B. s’étonna très vite de la dextérité avec laquelle Kira maniait la langue française. Presque sans accent. Elle se lançait dans de longues phrases, construites avec habileté, qui laissait ce pauvre Iakoulenko bouche bée, tentant par moment de placer quelques pauvres mots d’anglais. B. comprit qu’elle exerçait en tant que professeur de français, auprès de jeunes adolescents de douze à quinze ans. Ce goût pour la littérature française remontait presque à son enfance, lorsqu’elle avait fait la connaissance avec tous ces écrivains de génie, Alfred de Musset, le premier, qui l’avait conquise à quinze ans, lorsqu’elle avait lu pour la première fois les Caprices de Marianne, Lorenzaccio ou encore On ne badine pas avec l’amour. Puis Victor Hugo. Cosette, Jean Valjean, et par-dessus tout, le Journal d’un condamné. Elle aimait la France, ce pays de l’amour et de la liberté, des droits de l’homme et de la fraternité ! Elle expliquait tout cela en posant sa main sur celle de B., le regard enflammé par son idée de la France. Et Rimbaud ! s’exclamait-elle ! Arthur Rimbaud ! J’avais dix-sept ans et tellement malheureuse après la mort de Père. Oui, j’ai lu tout Rimbaud. Je m’échappais dans ses rêves. Je courrais le long du Dniepr, dans le froid et le vent, et je l’imaginais, fuguant, fuyant la guerre, et si amer devant tous ces jeunes morts.

B. l’écoutait. Mais il se demandait si cette somnolence légère, malgré tout, qui s’immisçait en lui, au milieu du flot de paroles de la jeune femme, venait des mots eux-mêmes, du champagne, du voyage express, de l’attente, du dépaysement.
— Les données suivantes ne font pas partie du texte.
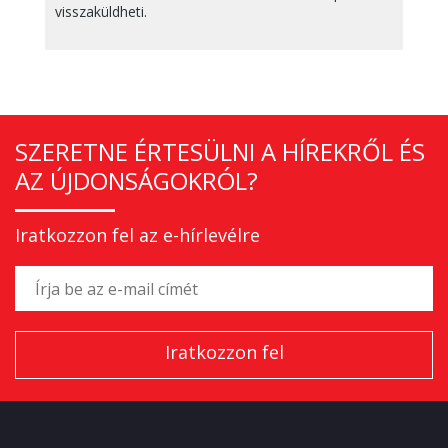
visszaküldheti.
SZERETNE ÉRTESÜLNI A HÍREKRŐL ÉS
AZ ÚJDONSÁGOKRÓL?
Iratkozzon fel az e-hírlevélre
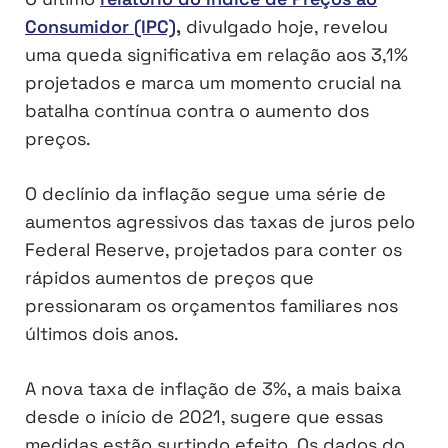
Consumidor (IPC),
divulgado hoje, revelou
uma queda significativa em relação aos 3,1%
projetados e marca um momento crucial na
batalha contínua contra o aumento dos
preços.
O declínio da inflação segue uma série de
aumentos agressivos das taxas de juros pelo
Federal Reserve, projetados para conter os
rápidos aumentos de preços que
pressionaram os orçamentos familiares nos
últimos dois anos.
A nova taxa de inflação de 3%, a mais baixa
desde o início de 2021, sugere que essas
medidas estão surtindo efeito. Os dados do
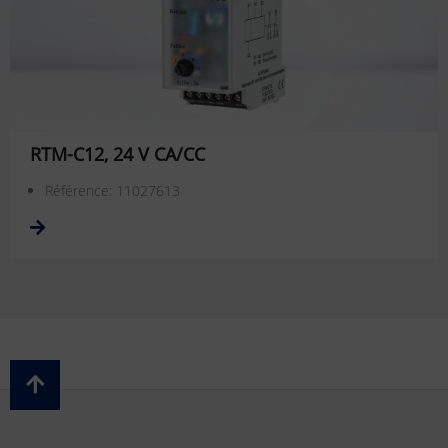
RTM-C12, 24 V CA/CC
Référence: 11027613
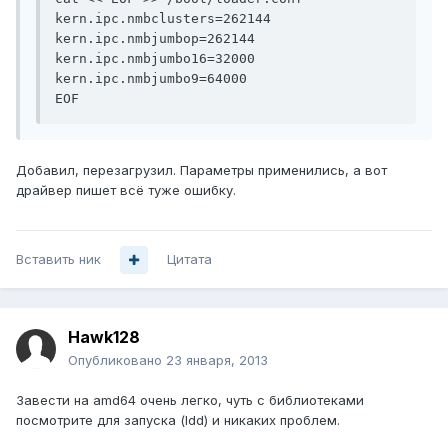
kern.ipc.nmbclusters=262144

kern.ipc.nmbjumbop=262144

kern.ipc.nmbjumbo16=32000

kern.ipc.nmbjumbo9=64000

Добавил, перезагрузил. Параметры применились, а вот
драйвер пишет всё туже ошибку.
Вставить ник
Цитата
Hawk128
Опубликовано
23 января, 2013
Завести на amd64 очень легко, чуть с библиотеками
посмотрите для запуска (ldd) и никаких проблем.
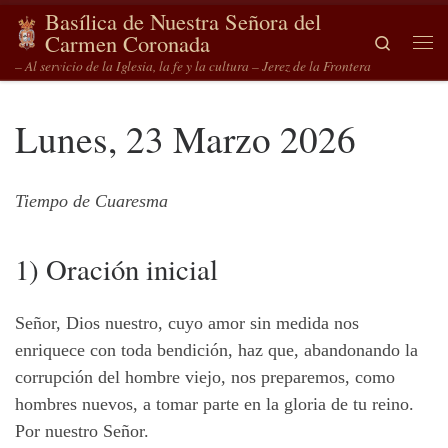
Basílica de Nuestra Señora del
Saltar al contenido
Carmen Coronada
Search
Me
– Al servicio de la Iglesia, la fe y la cultura – Jerez de la Frontera
Lunes, 23 Marzo 2026
Tiempo de Cuaresma
1) Oración inicial
Señor, Dios nuestro, cuyo amor sin medida nos
enriquece con toda bendición, haz que, abandonando la
corrupción del hombre viejo, nos preparemos, como
hombres nuevos, a tomar parte en la gloria de tu reino.
Por nuestro Señor.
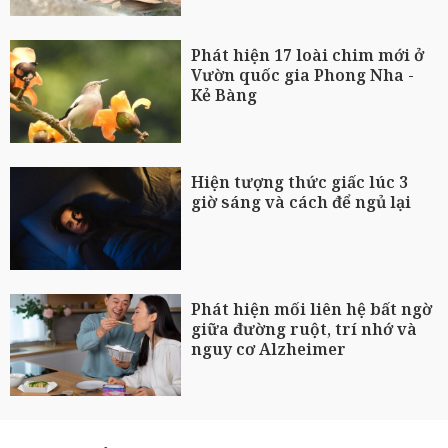
Phát hiện 17 loài chim mới ở
Vườn quốc gia Phong Nha -
Kẻ Bàng
Hiện tượng thức giấc lúc 3
giờ sáng và cách để ngủ lại
Phát hiện mối liên hệ bất ngờ
giữa đường ruột, trí nhớ và
nguy cơ Alzheimer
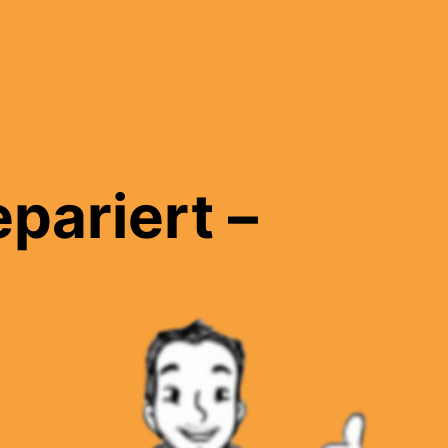
pariert –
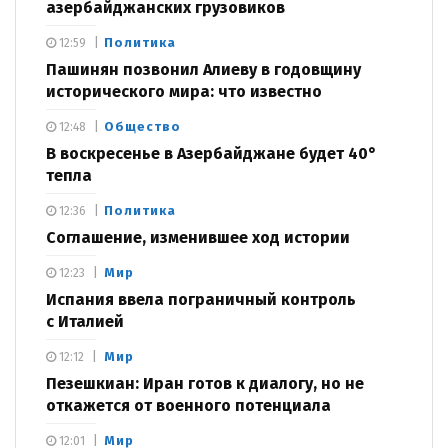
азербайджанских грузовиков
Политика
12:59
Пашинян позвонил Алиеву в годовщину
исторического мира: что известно
Общество
12:48
В воскресенье в Азербайджане будет 40°
тепла
Политика
12:36
Соглашение, изменившее ход истории
Мир
12:23
Испания ввела пограничный контроль
с Италией
Мир
12:12
Пезешкиан: Иран готов к диалогу, но не
откажется от военного потенциала
Мир
12:01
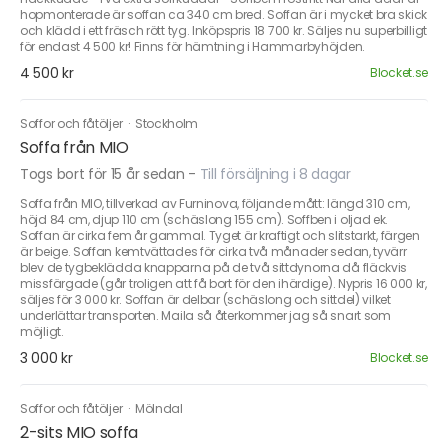
hopmonterade är soffan ca 340 cm bred. Soffan är i mycket bra skick
och klädd i ett fräsch rött tyg. Inköpspris 18 700 kr. Säljes nu superbilligt
för endast 4 500 kr! Finns för hämtning i Hammarbyhöjden.
4 500 kr
Blocket.se
Soffor och fåtöljer
·
Stockholm
Soffa från MIO
Togs bort för 15 år sedan
-
Till försäljning i 8 dagar
Soffa från MIO, tillverkad av Furninova, följande mått: längd 310 cm,
höjd 84 cm, djup 110 cm (schäslong 155 cm). Soffben i oljad ek.
Soffan är cirka fem år gammal. Tyget är kraftigt och slitstarkt, färgen
är beige. Soffan kemtvättades för cirka två månader sedan, tyvärr
blev de tygbeklädda knapparna på de två sittdynorna då fläckvis
missfärgade (går troligen att få bort för den ihärdige). Nypris 16 000 kr,
säljes för 3 000 kr. Soffan är delbar (schäslong och sittdel) vilket
underlättar transporten. Maila så återkommer jag så snart som
möjligt.
3 000 kr
Blocket.se
Soffor och fåtöljer
·
Mölndal
2-sits MIO soffa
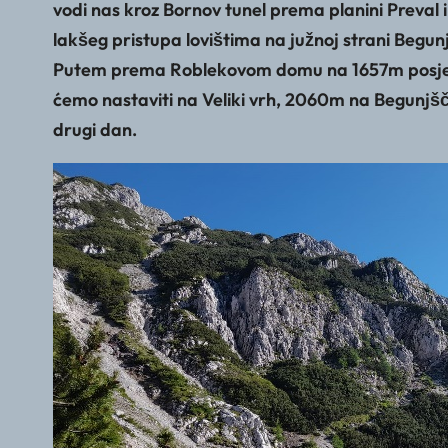
vodi nas kroz Bornov tunel prema planini Preval 
lakšeg pristupa lovištima na južnoj strani Begunjšč
Putem prema Roblekovom domu na 1657m posjetiti
ćemo nastaviti na Veliki vrh, 2060m na Begunjšči
drugi dan.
Il la regardait et s’étonnait, de plus en plus. Il connaissait peu, voire pas du tout, les noms qu’elle citait avec tant de vivacité. Rimbaud ? Oui, il en avait entendu parler à l’école. Mais qui était-ce vraiment ? Elle paraissait le connaître comme s’il était son ami. L’autre fille ne disait rien. Iakoulenko semblait avoir abandonné toute velléité de suivre la conversation et s’acharnait sur son portable, les sourcils froncés.

Kira continuait, caressant la main de B. qui, par moment, réprimait un bâillement et jetait à la dérobée des coups d’œil sur sa montre, qu’il avait malheureusement laissée à l’heure de Paris.

Les hommes du gaz vinrent le tirer de cette douce torpeur ! Iakoulenko se crispa. Ils étaient trois. Leurs petits yeux vifs, habiles, malgré les sourires, conservaient un air rusé dont B. se méfiait. Ils apportaient une bouteille, de vieille vodka, la meilleure du monde, disaient-ils dans un anglais voyageur et roublard. Ils s’assirent, avant même qu’on les y invitât. Ils regardaient Kira. Interrogateurs.

Alors, B. se leva et porta un toast.

A ma femme ! s’écria-t-il. A ma Kira, ma femme, ma future épouse. 

Les hommes du gaz applaudirent. Kira frissonna et enfila un vieux gilet noir, qu’elle avait gardé sur le dossier de sa chaise. B. s’aperçut qu’il était déchiré au niveau du coude gauche, par l’usure, sans doute.